Web Design vs. Web Development

Numerous people often use the terms, web development and web design, interchangeably. A clarification of the two terms are in order. These two terms are not the same – and here’s why…

  • Web development refers to the back-end of a website – the page interactions and programming, while web design refers to the part of the website that interacts with customers. The latter is all about the appearance of the site, while the former focuses on the site’s functionality.

  • Web design refers to the process of web designing or webpage layout (which typically includes all of the webpage graphical elements). Web designers often use graphic programs like Macromedia Fireworks, Adobe Photoshop, Corel Draw and many more. Web development, on the other hand, refers to the art of making an operational website. Web developers are responsible for including all the essential parts of a website, including login, e-commerce capabilities (like online payments), online forums, shopping carts and the like.

  • Web design does not contain code. The webpage’s graphical representation is utilized by the same party as the foundation of a code. The coding aspect will be needed on website development.

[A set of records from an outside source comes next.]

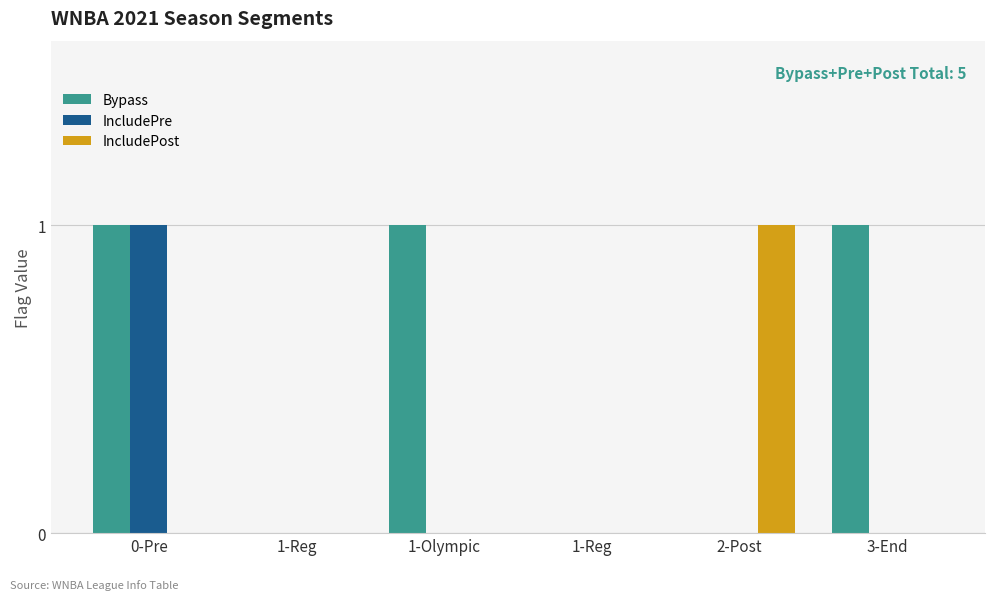

What is the label of the 4th bar from the right?

1-Olympic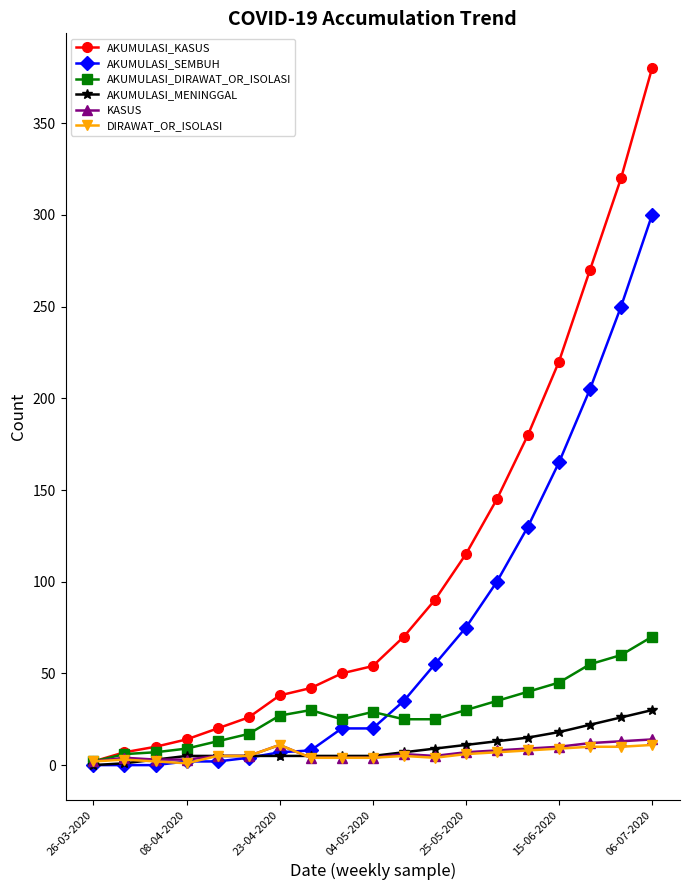

What is the maximum value shown in the chart?

380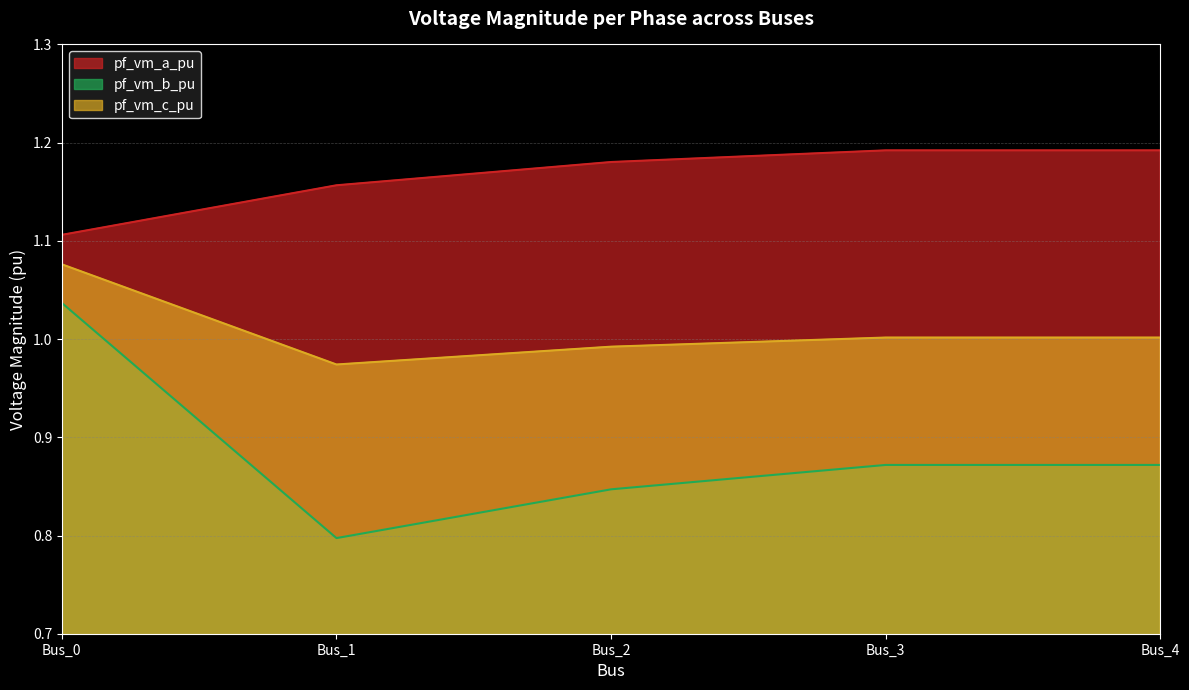

What is the sum of all pf_vm_a_pu values?

5.8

To further clarify or to make the differences simpler and easier to understand, let us unveil the certain characteristic of people who handle web design, and those who handle web development. Web design generally involves creativity, imagination and a degree of vision (in terms of the overall aesthetic appeal of the website). Web development, on the other hand, involves technical, linear thinking and creating a practical interface that is both intuitive & efficient.

One last thing- you can meet a good web designer who does not know anything about PHP, HTML or JavaScript. However, you will never meet a good web developer who does not recognize the importance of web design.

Knowing the difference between design and development is of paramount importance, especially if you are after hiring a professional who will work on your site; a nebulous understanding of these two terms can be very costly, as you can inadvertently hire a techie who’s poorly equipped for the job.